Why isn't the event loop best for database communications? It's because database operations should be quick. Since their durations are short, the connection pool doesn't grow past a few dozen sockets. Therefore, the driver should optimize for latency on a few connections, rather than optimizing for RAM on a huge number of connections. Threading takes more RAM than evented I/O, but it's faster in Python, so I've switched to threads. On one of my benchmarks, the new core is 35% faster.

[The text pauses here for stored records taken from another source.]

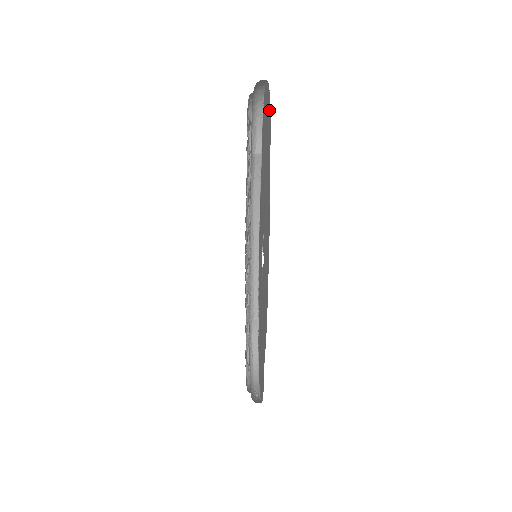
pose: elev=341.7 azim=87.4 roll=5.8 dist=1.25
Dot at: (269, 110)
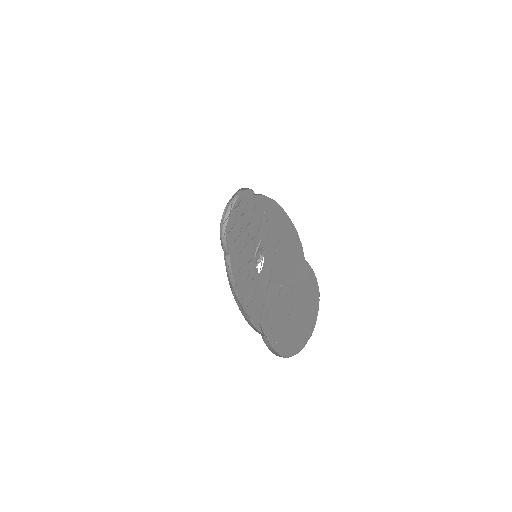
Dot at: (243, 196)
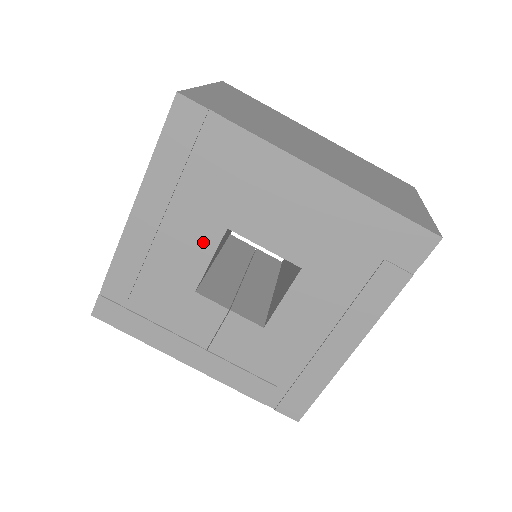
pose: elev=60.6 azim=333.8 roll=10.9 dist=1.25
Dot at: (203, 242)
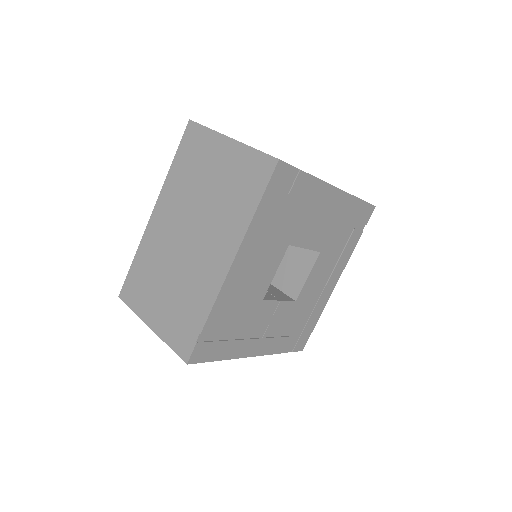
Dot at: (274, 261)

Motor still presents the same async API for your coroutines. You can wait for results like this with Tornado and Python 2:

@gen.coroutine
def func():
    result = yield collection.find_one()

Or like this with Tornado or asyncio on Python 3:

async def func():
    result = await collection.find_one() 

PyMongo 2.9.x

The new core is not only faster, it's also simpler, which makes it easier to port to newer PyMongo versions. I upgraded the PyMongo dependency from 2.8.0 to 2.9.x, and wrapped PyMongo 2.9's new APIs.

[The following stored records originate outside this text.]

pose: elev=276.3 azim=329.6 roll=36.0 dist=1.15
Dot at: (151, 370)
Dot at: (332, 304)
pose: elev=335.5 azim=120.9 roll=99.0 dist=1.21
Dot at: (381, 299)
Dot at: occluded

PyMongo 2.9 is a bridge version that implements both the old PyMongo 2 interface and the new PyMongo 3 interface. For you, this means you can still use old PyMongo APIs with Motor 0.7, but all the new PyMongo 3 APIs are available for you to port to.

For example, you can still mutate a read preference:

client = MotorClient()
db = client.test_database
db.read_preference = ReadPreference.SECONDARY

But since mutating read preferences is prohibited in PyMongo 3, it'll be prohibited in Motor 1.0 as well. Take this opportunity to update your code for the new style:

client = MotorClient()
db = client.get_database(read_preference=ReadPreference.SECONDARY)

Most of Motor 1.0's API is now implemented in Motor 0.7, and APIs that will be removed in Motor 1.0 are deprecated and raise warnings. See the Motor Migration Guide to prepare your code for Motor 1.0.

Roadmap

I intend to release Motor 1.0 by the end of this quarter. It will be the first API-stable release—that means I promise no more backwards-breaking changes until some distant future. The latest Motor will wrap the latest PyMongo, and support the latest MongoDB server features.

But I can't do all this without you! We need to validate Motor 0.7 first. So try the beta and let me know—if it has bugs, I need to hear about it from you, and if it works, I need to hear that also.